Images with bounding boxes:
--*--

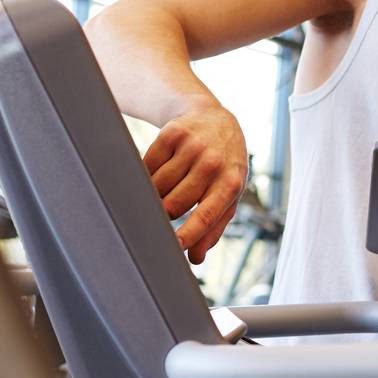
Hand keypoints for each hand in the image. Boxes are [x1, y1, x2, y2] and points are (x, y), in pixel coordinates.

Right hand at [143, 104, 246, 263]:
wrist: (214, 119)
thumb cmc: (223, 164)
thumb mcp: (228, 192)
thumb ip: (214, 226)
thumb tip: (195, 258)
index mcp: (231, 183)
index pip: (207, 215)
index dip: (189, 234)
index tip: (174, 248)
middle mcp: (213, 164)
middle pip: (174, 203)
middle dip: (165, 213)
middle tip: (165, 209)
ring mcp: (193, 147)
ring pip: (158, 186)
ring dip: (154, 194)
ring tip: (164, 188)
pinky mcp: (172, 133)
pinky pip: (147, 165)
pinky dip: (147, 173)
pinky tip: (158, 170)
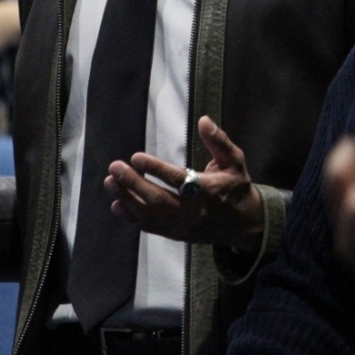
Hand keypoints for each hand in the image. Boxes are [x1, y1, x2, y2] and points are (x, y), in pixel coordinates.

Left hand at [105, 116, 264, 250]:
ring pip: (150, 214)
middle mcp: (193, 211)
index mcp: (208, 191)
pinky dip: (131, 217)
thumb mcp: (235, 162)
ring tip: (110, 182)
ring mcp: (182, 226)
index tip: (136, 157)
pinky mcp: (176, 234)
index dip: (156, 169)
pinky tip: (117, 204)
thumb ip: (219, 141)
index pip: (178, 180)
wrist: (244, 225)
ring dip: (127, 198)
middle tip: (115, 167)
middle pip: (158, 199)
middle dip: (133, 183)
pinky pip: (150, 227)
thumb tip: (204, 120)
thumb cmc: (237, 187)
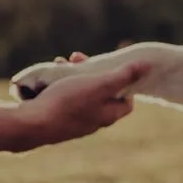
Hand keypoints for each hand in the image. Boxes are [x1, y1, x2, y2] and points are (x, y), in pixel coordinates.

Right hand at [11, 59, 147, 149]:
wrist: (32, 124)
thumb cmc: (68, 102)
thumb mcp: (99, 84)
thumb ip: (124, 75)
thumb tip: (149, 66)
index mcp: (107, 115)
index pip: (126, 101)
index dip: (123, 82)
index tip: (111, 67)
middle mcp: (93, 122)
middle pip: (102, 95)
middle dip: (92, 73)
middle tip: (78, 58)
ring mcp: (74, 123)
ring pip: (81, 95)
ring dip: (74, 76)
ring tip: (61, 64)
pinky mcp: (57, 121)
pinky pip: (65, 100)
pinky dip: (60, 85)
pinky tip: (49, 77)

--*--

• _The task_: Show the lines of the data that hold the word "pinky".

• _Exercise output_:
pinky mcp: (172, 133)
pinky pip: (147, 165)
pinky dip: (147, 173)
pinky tip: (158, 170)
pinky dip: (131, 217)
pinky mcp: (176, 234)
pinky tip: (117, 204)
pinky pip: (150, 227)
pinky mcp: (57, 121)
pinky pip: (65, 100)
pinky dip: (60, 85)
pinky tip: (49, 77)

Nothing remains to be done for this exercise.